20.11.2001 - TPIR/BUTARE - LA DECLARATION D'UN TEMOIN SUSCITE LA CONTROVERSE

Arusha, le 20 novembre 2001(FH) - l'une des déclarations du cinquième témoin de l'accusation dans le procès de six personnes accusées des crimes commis en préfecture de Butare (sud du Rwanda) a suscité la controverse, mardi, devant le Tribunal pénal international pour le Rwanda (TPIR).

Désigné sous le pseudonyme "QAR" pour protéger son anonymat, le témoin, une femme, a affirmé, au cours du contre-interrogatoire, qu'elle a fait une déclaration aux enquêteurs du TPIR en février 2001, mais le parquet a catégoriquement nié être en possession D'une telle déclaration que la défense réclamait.

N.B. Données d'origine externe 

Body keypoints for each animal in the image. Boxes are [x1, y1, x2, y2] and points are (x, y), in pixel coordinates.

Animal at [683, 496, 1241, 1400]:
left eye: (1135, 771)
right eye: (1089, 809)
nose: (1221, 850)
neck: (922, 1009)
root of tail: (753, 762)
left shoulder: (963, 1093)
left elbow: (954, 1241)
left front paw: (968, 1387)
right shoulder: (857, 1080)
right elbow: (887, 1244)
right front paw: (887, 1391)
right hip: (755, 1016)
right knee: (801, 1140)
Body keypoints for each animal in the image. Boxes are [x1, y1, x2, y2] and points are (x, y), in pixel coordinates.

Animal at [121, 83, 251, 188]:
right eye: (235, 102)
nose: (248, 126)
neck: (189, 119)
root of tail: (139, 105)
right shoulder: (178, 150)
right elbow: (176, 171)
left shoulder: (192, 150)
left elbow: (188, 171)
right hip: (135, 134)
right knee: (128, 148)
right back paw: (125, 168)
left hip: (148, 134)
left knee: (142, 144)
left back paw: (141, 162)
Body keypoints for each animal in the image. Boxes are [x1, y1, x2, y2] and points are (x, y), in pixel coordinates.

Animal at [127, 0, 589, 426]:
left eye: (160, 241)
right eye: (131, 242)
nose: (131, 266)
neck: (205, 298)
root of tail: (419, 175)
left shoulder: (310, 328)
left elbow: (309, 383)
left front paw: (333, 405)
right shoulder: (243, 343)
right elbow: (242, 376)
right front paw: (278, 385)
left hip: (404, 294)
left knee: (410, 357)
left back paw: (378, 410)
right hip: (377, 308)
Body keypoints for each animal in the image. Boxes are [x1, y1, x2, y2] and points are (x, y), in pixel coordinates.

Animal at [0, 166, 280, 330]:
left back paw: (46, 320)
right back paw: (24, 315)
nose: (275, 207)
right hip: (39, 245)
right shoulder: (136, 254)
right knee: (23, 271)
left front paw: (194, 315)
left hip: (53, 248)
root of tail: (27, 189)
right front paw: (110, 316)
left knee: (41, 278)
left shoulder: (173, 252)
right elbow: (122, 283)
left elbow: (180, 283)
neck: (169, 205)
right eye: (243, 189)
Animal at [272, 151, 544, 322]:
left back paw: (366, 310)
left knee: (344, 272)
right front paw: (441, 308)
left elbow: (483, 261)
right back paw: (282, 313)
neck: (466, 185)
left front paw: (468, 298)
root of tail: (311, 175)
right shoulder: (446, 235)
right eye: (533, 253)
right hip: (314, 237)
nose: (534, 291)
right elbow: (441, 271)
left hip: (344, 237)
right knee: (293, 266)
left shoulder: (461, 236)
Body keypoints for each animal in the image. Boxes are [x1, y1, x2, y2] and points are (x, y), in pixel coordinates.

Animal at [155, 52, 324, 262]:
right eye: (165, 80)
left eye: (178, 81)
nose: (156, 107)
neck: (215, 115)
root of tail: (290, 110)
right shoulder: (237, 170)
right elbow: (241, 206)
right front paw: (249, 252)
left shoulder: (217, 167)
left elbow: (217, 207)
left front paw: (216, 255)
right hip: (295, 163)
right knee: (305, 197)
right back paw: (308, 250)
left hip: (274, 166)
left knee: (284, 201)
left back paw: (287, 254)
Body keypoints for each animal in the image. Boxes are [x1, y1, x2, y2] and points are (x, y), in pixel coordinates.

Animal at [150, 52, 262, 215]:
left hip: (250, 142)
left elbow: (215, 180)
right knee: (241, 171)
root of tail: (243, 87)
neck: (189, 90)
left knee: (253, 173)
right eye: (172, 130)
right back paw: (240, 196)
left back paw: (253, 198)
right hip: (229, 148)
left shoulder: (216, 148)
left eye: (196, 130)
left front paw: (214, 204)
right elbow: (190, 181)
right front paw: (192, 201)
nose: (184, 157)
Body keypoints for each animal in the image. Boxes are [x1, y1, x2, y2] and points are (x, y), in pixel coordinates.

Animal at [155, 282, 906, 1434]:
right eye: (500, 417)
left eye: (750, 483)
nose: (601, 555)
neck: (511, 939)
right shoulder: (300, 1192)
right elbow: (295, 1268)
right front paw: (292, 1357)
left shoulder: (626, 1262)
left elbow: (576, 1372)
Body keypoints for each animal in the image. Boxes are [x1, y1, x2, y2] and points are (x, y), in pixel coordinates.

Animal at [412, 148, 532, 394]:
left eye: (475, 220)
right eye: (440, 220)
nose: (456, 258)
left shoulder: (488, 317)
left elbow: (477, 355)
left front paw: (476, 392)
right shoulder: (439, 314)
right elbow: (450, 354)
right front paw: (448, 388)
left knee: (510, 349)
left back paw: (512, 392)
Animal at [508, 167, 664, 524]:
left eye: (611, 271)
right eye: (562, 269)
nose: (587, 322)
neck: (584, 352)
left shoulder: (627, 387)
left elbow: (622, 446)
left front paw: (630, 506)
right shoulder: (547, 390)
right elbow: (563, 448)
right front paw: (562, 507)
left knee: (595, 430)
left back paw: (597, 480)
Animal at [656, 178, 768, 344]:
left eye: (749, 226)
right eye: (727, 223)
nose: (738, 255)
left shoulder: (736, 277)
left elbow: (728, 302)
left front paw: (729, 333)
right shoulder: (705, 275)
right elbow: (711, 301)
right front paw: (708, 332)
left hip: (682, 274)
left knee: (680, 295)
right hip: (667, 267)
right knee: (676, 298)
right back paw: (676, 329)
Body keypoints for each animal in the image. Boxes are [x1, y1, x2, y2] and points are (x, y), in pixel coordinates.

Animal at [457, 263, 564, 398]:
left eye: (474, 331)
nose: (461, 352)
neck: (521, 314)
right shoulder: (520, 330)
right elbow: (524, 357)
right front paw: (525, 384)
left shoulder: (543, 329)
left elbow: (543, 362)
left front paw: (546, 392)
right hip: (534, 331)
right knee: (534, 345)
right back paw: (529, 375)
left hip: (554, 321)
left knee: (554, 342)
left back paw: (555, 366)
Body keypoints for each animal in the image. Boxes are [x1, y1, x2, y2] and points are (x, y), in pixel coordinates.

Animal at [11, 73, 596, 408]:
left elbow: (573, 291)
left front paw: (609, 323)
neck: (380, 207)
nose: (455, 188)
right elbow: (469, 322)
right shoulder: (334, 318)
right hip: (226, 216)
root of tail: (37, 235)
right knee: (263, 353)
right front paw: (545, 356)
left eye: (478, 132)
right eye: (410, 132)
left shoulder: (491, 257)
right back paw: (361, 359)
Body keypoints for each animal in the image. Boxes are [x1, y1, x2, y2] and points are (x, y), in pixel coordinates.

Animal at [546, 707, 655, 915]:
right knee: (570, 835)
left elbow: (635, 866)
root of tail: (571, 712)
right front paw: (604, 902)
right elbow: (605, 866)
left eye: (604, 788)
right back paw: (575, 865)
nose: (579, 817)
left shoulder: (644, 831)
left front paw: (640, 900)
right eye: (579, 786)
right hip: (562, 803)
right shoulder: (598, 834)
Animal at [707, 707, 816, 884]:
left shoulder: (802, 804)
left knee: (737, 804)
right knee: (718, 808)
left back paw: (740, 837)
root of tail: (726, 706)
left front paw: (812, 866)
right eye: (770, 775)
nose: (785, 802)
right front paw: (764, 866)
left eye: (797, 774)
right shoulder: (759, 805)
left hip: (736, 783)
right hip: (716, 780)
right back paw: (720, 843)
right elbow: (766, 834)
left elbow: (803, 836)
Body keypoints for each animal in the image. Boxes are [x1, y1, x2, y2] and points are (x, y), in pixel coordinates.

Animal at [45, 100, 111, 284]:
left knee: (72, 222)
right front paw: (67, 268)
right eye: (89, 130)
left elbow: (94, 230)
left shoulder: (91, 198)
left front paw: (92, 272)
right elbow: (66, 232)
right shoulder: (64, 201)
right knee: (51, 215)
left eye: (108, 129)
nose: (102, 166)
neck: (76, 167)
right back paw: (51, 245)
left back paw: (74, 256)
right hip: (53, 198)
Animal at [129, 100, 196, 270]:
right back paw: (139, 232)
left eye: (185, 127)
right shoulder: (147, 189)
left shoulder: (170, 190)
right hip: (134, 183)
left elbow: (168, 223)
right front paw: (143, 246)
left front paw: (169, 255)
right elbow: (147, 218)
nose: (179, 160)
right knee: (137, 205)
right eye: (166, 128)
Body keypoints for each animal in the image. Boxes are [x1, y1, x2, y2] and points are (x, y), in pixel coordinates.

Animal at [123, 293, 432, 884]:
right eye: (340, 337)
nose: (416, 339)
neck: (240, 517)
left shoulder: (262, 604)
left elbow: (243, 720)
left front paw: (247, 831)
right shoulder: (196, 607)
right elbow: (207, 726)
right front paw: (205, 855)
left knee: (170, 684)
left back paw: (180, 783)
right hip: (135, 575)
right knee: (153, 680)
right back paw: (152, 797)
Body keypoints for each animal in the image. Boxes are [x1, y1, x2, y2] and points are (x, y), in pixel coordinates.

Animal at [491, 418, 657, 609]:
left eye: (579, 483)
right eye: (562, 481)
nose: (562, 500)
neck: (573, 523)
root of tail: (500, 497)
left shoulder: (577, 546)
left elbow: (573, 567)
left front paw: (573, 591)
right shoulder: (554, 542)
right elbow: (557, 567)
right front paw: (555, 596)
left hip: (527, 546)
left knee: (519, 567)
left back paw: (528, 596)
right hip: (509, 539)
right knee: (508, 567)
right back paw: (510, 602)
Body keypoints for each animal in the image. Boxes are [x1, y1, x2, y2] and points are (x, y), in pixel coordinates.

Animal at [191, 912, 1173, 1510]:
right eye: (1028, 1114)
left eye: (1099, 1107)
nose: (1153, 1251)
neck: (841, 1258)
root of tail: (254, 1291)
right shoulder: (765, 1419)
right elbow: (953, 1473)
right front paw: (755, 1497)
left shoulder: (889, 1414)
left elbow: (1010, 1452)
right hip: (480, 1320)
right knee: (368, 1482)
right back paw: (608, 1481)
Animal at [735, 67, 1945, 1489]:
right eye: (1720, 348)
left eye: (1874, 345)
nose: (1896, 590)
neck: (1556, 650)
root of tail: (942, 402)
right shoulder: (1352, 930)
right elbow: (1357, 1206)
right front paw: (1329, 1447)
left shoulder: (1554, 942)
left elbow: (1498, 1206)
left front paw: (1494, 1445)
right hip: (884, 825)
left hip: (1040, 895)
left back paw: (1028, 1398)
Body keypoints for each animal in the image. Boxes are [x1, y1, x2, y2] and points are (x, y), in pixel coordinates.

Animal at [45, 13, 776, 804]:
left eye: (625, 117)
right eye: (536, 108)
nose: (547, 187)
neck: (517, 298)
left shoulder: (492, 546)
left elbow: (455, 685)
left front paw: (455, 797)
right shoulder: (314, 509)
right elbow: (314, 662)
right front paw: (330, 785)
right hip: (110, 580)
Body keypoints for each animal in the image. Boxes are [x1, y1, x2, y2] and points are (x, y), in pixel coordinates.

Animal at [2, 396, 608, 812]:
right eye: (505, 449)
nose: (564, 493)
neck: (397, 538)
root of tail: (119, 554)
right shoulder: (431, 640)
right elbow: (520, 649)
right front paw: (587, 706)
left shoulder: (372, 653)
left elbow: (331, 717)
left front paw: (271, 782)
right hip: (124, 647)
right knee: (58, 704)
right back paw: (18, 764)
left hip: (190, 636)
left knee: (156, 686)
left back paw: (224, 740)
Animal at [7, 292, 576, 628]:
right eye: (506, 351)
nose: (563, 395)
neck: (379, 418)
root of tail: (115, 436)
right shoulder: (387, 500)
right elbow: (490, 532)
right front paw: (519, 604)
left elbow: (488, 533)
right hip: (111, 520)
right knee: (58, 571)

1 min 53Temps de lecture approximatif

"Considérant la déclaration faite par le témoin hier, à l'effet qu'en février 2001, il a été ré-interrogé, et qu'il a signé une déclaration, nous sollicitons de la chambre de demander au procureur de fournir incessamment cette déclaration , afin que nous poursuivions notre contre-interrogatoire" a suggéré l'avocat canadien de l'ex-maire de Muganza, Elie Ndayambaje, Me Pierre Boulé.

Le règlement prévoit que "le procureur informe la défense aussitôt que possible de l'existence des moyens de preuve dont il a connaissance qui sont propres à disculper l'accusé ou à atténuer sa culpabilité, ou qui pourraient porter atteinte à la crédibilité des moyens de preuve à charge".

Le témoin "QAR", qui a principalement déposé contre Elie Ndayambaje, a affirmé avoir fait quatre déclarations, dont celle-là que ne reconnaît pas l'accusation. "Si nous avions eu entre nos mains cette déclaration, et que nous l'avions jugé nécessaire, nous l'aurions communiquée à la défense" a répondu le substitut tanzanien du procureur, Japhet Mono.

Le témoin a indiqué que des enquêteurs du TPIR l'ont approchée au mois de février dernier ,et qu'elle a dûment signé une déclaration qui, selon eux, devait être utilisée au TPIR. "Je constate qu'en m'en tenir aux réponses de ce témoin ce matin, la déclaration est extrêmement pertinente " a plaidé Me Boulé, exigeant que lui soit communiquée cette pièce.

"Toutes les réponses données par le témoin sont de nature à induire en erreur le Tribunal" a pour sa part indiqué Japhet Mono, maintenant que l'accusation ignorait l'existence D'une telle déclaration.

Le juge président, le Tanzanien William Hussein Sekule, a fait remarquer à Me Boulé que "le procureur dit qu'il ne connaît pas cette déclaration "

La défense a poursuivi son contre-interrogatoire, en confrontant les déclarations antérieures du témoin à sa déposition à la barre. Le témoin a attribué aux enquêteurs du parquet les incohérences relevées par l'avocat.

Sont concernés par le procès Butare, outre Elie Ndayambaje, l'ex maire de Ngoma Joseph Kanyabashi, l'ex-ministre de la famille et de la promotion féminine, Pauline Nyiramasuhuko, son fils Arsène Shalom Ntahobali, ainsi que deux ex-préfets: Sylvain Nsabimana et Alphonse Nteziryayo.